Graph Clustering with an Emphasis on Algorithms Employing the Commuting Times Distance.

Authors

;

Term

4. term

Publication year

2013

Submitted on

Pages

95

Abstract

Grafer – samlinger af noder (punkter) forbundet af kanter (linjer) – er en enkel måde at repræsentere netværk på, så man kan fokusere på relationer. Sådan en visualisering kan afsløre mønstre, der er svære at se ellers. Grafklyngedannelse forsøger at finde grupper af noder, der er særlig tæt forbundne. Metoden bruges bl.a. i sociale netværk (f.eks. videnskabeligt samarbejde) og i biologi (f.eks. protein–protein-interaktionsnetværk). Afhandlingen fokuserer på et afstandsmål for grafer kaldet Commuting Times-afstanden. Det beregnes ud fra Moore–Penrose-pseudoinversen af grafens Laplacian-matrice, en lineær-algebraisk beskrivelse af, hvordan noderne er forbundet. Vi implementerer denne afstand og etablerer en ramme, hvor den kan kombineres med afstandsbaserede klynge-metoder – specifikt K-Medoids og hierarkisk klyngedannelse – for at klynge grafer. Vi afprøver disse metoder sammen med Commuting Times-afstanden på flere computergenererede grafer, på to datasæt med kendt klyngestruktur og på ét datasæt med ukendt struktur. Resultaterne sammenlignes med den klassiske Girvan-Newman-algoritme på de samme datasæt.

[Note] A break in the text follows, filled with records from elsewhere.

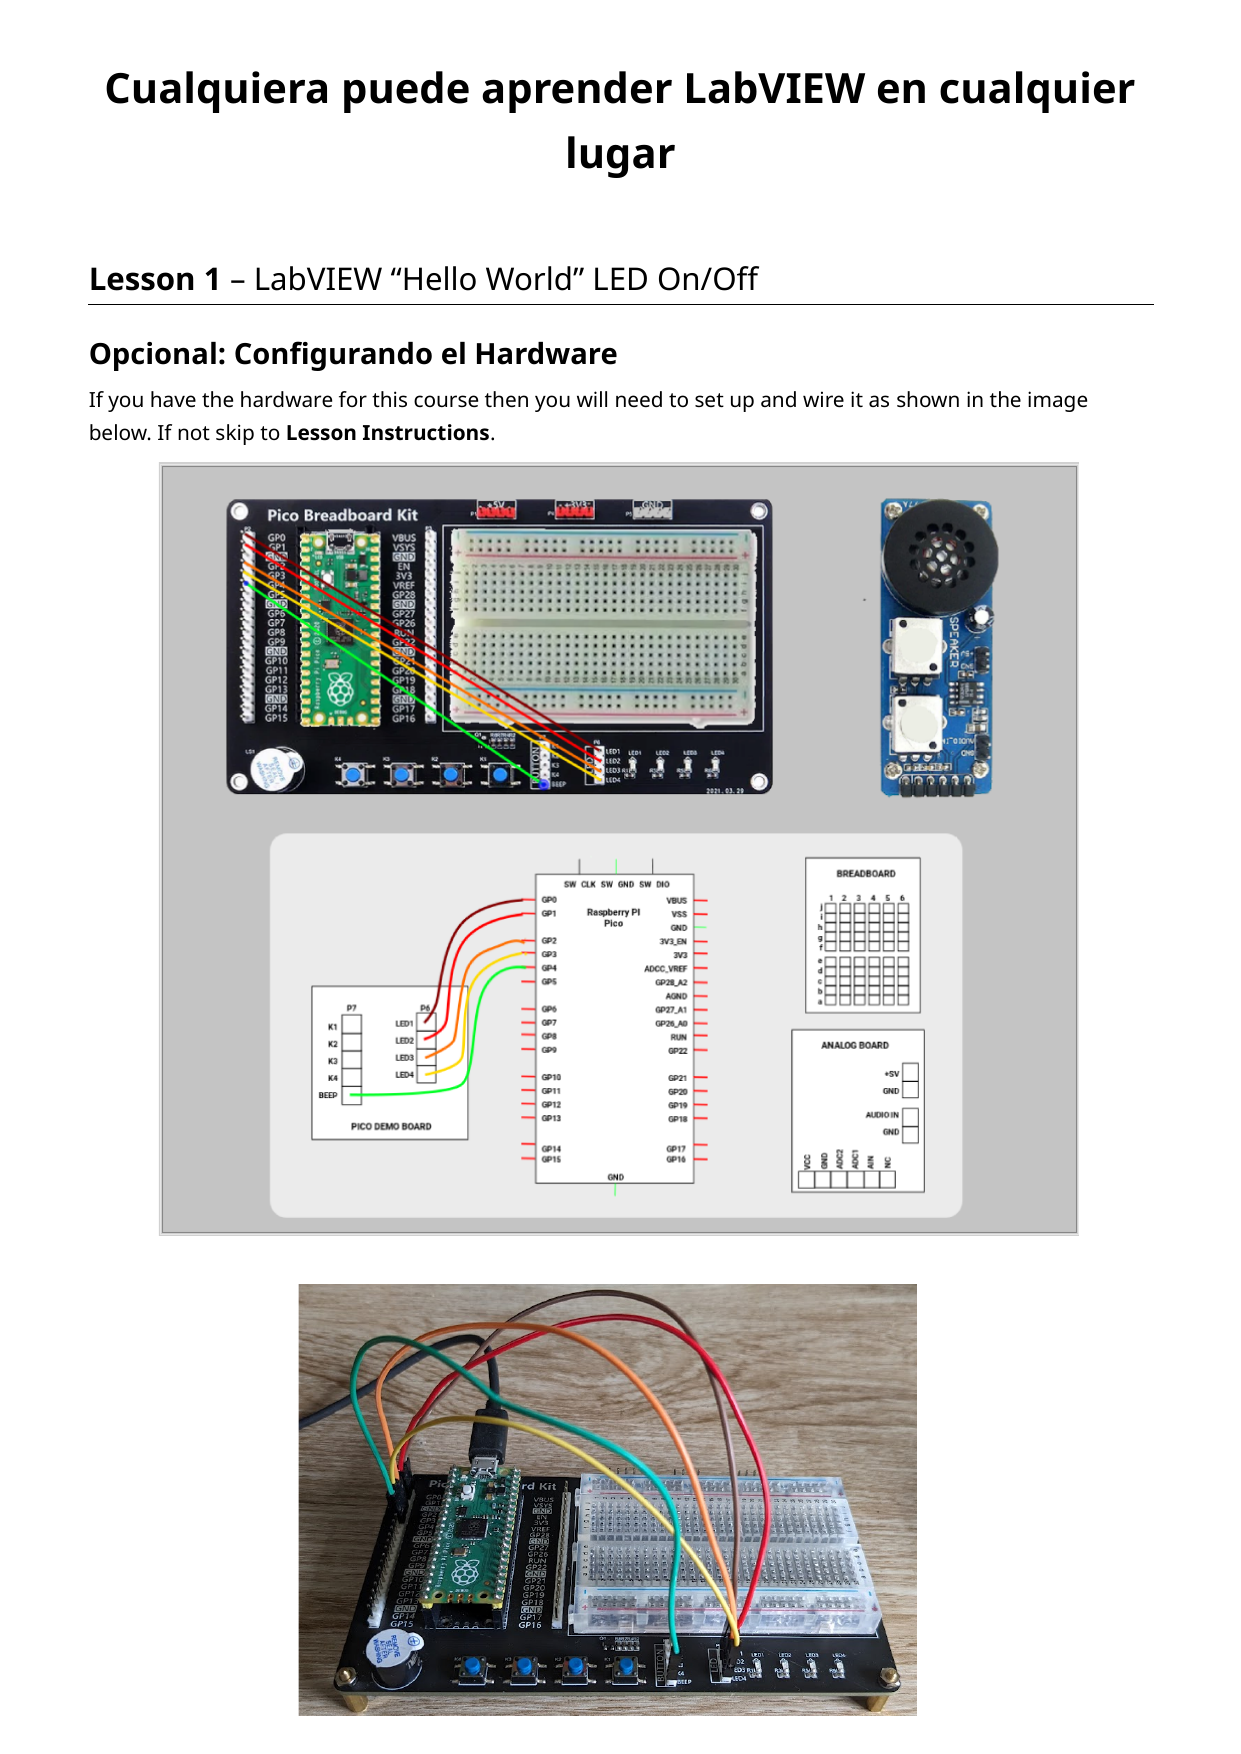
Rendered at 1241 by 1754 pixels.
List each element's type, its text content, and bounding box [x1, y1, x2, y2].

subtitle Opcional: Configurando el Hardware [88, 333, 1152, 373]
picture [158, 462, 1079, 1236]
picture [298, 1284, 917, 1716]
text If you have the hardware for this course then you will need to set up and wire it as shown in the image below. If not skip to Lesson Instructions. [88, 385, 1152, 446]
subtitle Lesson 1 – LabVIEW “Hello World” LED On/Off [88, 257, 1152, 300]
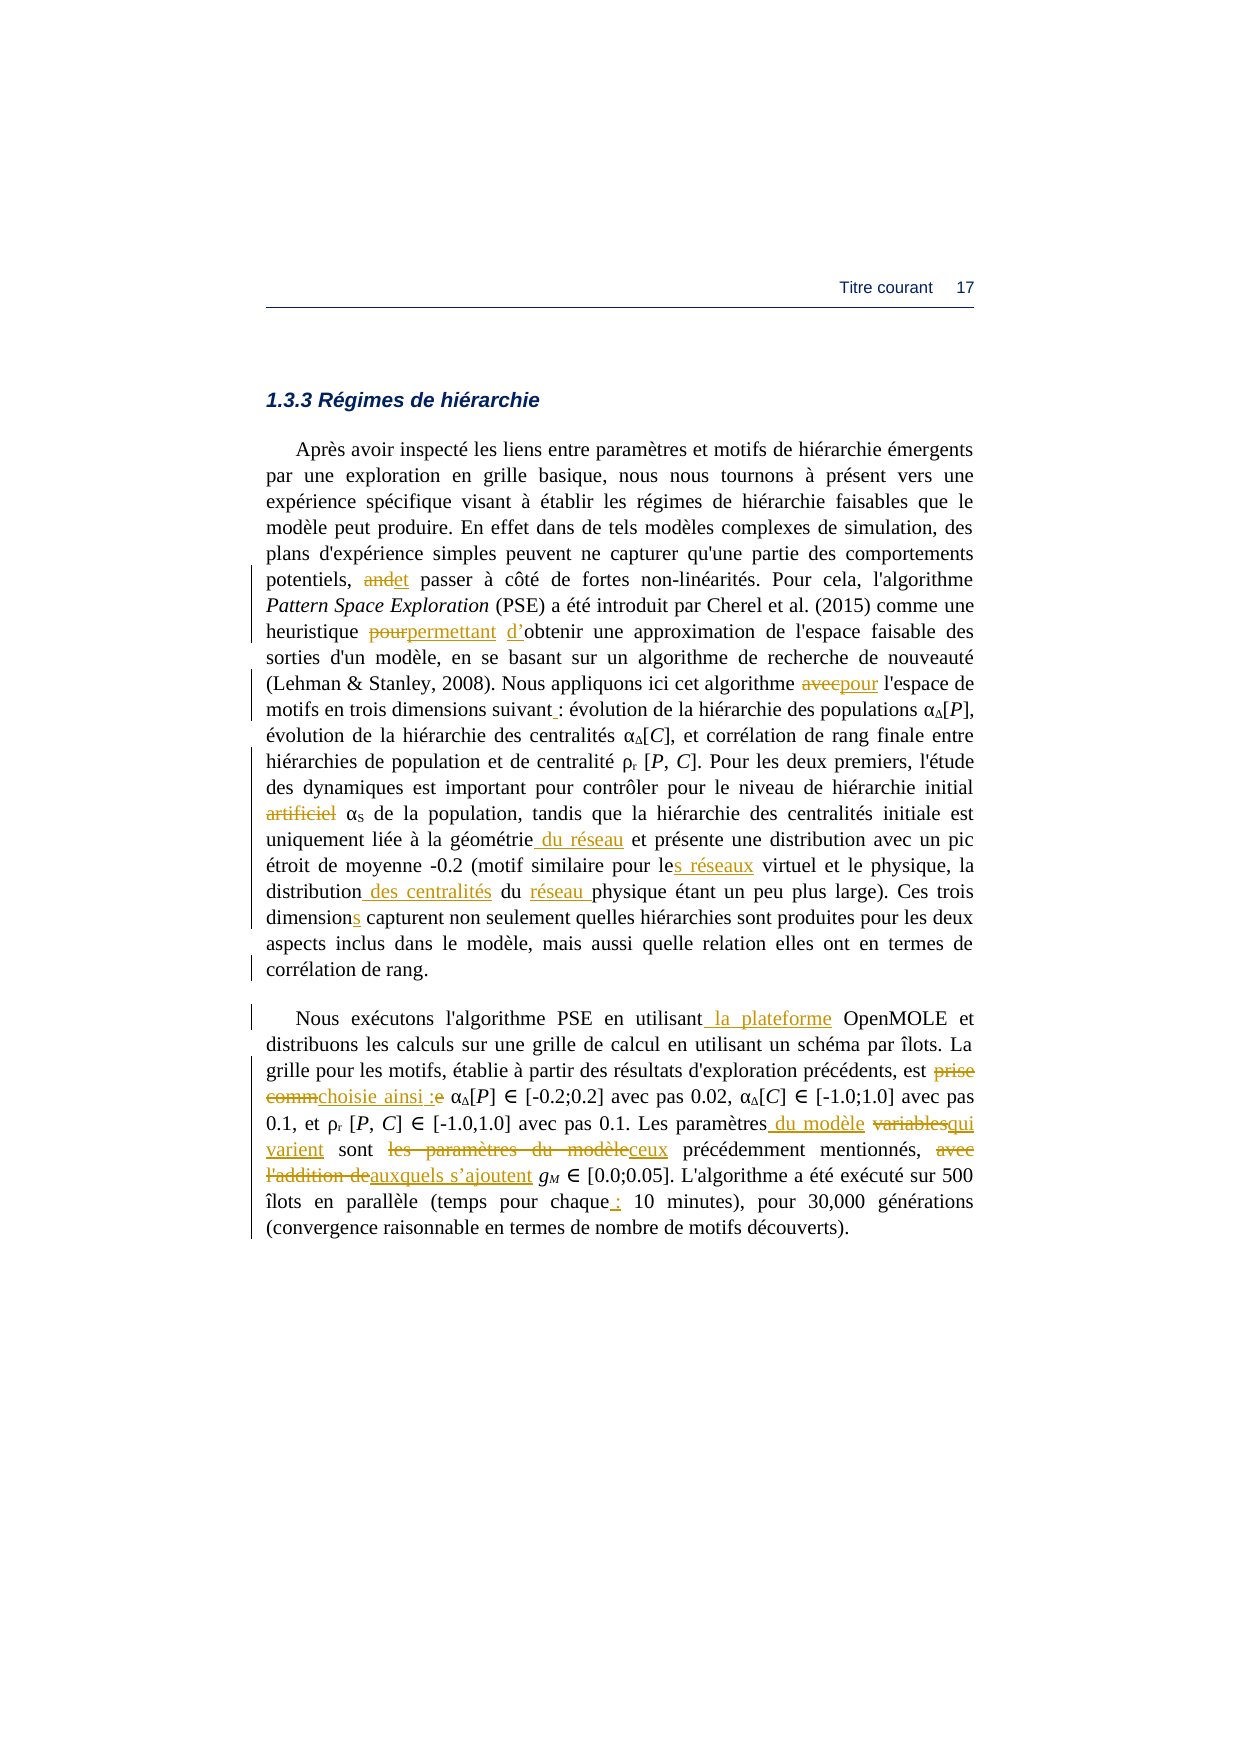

Graphs—collections of nodes (points) connected by edges (lines)—provide a simple way to represent networks and focus on relationships. Such visualizations can reveal patterns that are hard to see otherwise. Graph clustering aims to find groups of nodes that are especially tightly linked. This approach is used in areas like social networks (e.g., scientific collaboration) and biology (e.g., protein–protein interaction networks). This thesis focuses on a graph distance called the Commuting Times distance. It is computed from the Moore–Penrose pseudoinverse of the graph Laplacian, a linear-algebra summary of how nodes are connected. We implement this distance and set up a framework where it can be combined with distance-based clustering methods—specifically K-Medoids and hierarchical clustering—to group nodes in graphs. We evaluate these methods together with the Commuting Times distance on several computer-generated graphs, on two datasets with known cluster structure, and on one dataset with unknown structure. We also compare the results with those of the classic Girvan-Newman algorithm on the same datasets.